### Work order
Could you copy every record below exactly as it stands?

### Input for this task
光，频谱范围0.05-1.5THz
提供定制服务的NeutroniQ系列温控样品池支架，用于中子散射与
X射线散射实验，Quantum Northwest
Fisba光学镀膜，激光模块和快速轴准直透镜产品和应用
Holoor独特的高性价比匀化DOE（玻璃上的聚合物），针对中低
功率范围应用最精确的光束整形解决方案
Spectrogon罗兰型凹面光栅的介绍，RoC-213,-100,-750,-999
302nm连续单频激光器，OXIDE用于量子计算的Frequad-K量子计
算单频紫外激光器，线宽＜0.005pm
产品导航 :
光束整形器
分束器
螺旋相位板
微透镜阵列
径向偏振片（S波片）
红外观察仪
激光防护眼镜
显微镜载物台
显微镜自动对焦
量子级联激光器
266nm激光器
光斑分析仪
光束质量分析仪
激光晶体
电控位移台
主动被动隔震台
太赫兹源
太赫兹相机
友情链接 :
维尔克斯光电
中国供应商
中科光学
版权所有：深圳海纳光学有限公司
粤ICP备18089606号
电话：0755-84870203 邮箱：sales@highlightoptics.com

### Solution for this problem
光，频谱范围0.05-1.5THz
提供定制服务的NeutroniQ系列温控样品池支架，用于中子散射与
X射线散射实验，Quantum Northwest
Fisba光学镀膜，激光模块和快速轴准直透镜产品和应用
Holoor独特的高性价比匀化DOE（玻璃上的聚合物），针对中低
功率范围应用最精确的光束整形解决方案
Spectrogon罗兰型凹面光栅的介绍，RoC-213,-100,-750,-999
302nm连续单频激光器，OXIDE用于量子计算的Frequad-K量子计
算单频紫外激光器，线宽＜0.005pm
产品导航 :
光束整形器
分束器
螺旋相位板
微透镜阵列
径向偏振片（S波片）
红外观察仪
激光防护眼镜
显微镜载物台
显微镜自动对焦
量子级联激光器
266nm激光器
光斑分析仪
光束质量分析仪
激光晶体
电控位移台
主动被动隔震台
太赫兹源
太赫兹相机
友情链接 :
维尔克斯光电
中国供应商
中科光学
版权所有：深圳海纳光学有限公司
粤ICP备18089606号
电话：0755-84870203 邮箱：sales@highlightoptics.com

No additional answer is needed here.